EFFORTS to halt the nuclear arms race through a United Nations treaty banning all weapons tests have failed to reach agreement. Delegates to the Geneva disarmament conference will be left this morning with a compromise treaty draft which only France, among the five nuclear weapons powers, is prepared to adopt.
Two and a half years of diplomatic bargaining have finally stalled because of India's demand that the treaty should also contain a timetable for nuclear disarmament and Britain's insistence backed by China, Pakistan and Russia, but not the United States that the treaty would be useless without India.
"There will be no decision, just a document," the UK ambassador to the talks, Sir Michael Weston, said yesterday. "I hope we will be able to say yes. But the hope as fir as India is concerned is not great."
Britain has argued that the treaty should only come into force when it has been ratified not only by states which admit to possessing the bomb, but also by the "threshold" states, India, Israel and Pakistan, which have the capability. A test ban, in London's view, is not worth having unless everyone who can test supports it.

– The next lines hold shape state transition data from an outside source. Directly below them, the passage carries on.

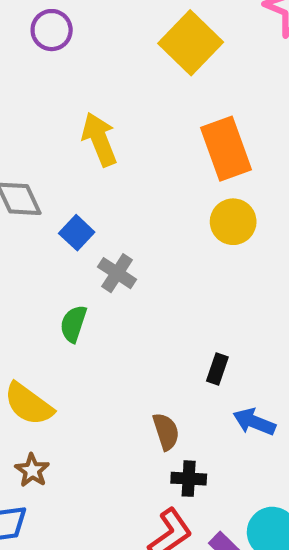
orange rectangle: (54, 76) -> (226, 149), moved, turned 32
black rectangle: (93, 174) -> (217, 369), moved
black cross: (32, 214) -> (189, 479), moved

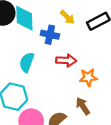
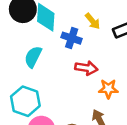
cyan semicircle: (27, 62) -> (33, 57), moved

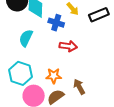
orange star: (108, 89) -> (54, 76), moved

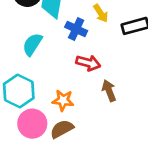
brown arrow: (79, 87) -> (109, 91), moved

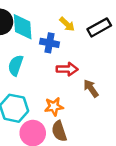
brown semicircle: (62, 129) -> (59, 131), turned -66

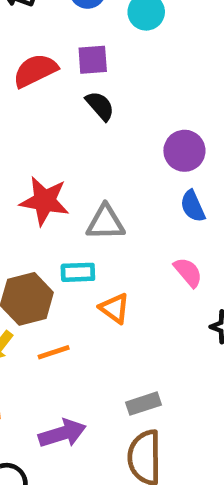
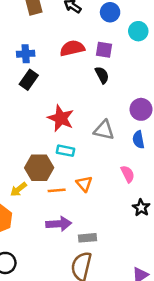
gray triangle: (105, 223) -> (104, 130), moved
cyan rectangle: (78, 272) -> (66, 151), moved
orange line: (54, 352) -> (57, 190), moved
purple arrow: (62, 433) -> (59, 224), moved

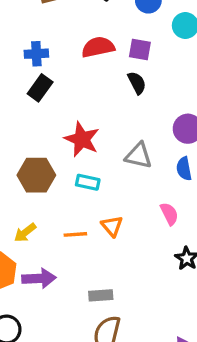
brown hexagon: (39, 168) -> (36, 175), moved
purple arrow: (59, 224) -> (39, 278), moved
gray rectangle: (88, 238) -> (101, 295), moved

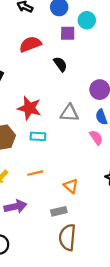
purple square: (140, 50) -> (68, 33), moved
pink semicircle: (169, 214) -> (96, 138), moved
orange triangle: (112, 226) -> (71, 186), moved

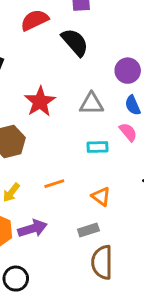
black semicircle: (60, 64) -> (75, 42), size x1.5
red star: (29, 108) -> (40, 102), turned 30
cyan rectangle: (38, 136) -> (97, 147), moved

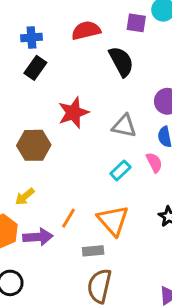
cyan rectangle: (97, 147) -> (120, 170), turned -54
orange line: (54, 184) -> (69, 218), moved, turned -54
orange triangle: (101, 196) -> (113, 220), size x1.6

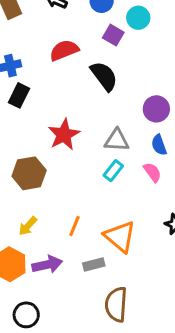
purple square: (136, 23) -> (113, 35), turned 30
cyan rectangle: (120, 170) -> (113, 171), moved
orange line: (69, 218) -> (74, 226), moved
gray rectangle: (93, 251) -> (94, 264), moved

Washington is much more relaxed about this issue, but has taken a hard line on intrusive verification of the proposed treaty.
Indian disenchantment with the UN's approach was highlighted yesterday when its ambassador, Ms Arundati Ghose, announced that her country would also he withdrawing from the global seismic monitoring system that would help verify the accord.
"Our problems relate to the substance of the treaty," she said. "From 1954 we have been going on about a CTBT (comprehensive test ban treaty) being a step towards disarmament. We want a genuine commitment to eliminate nuclear weapons within a finite time frame."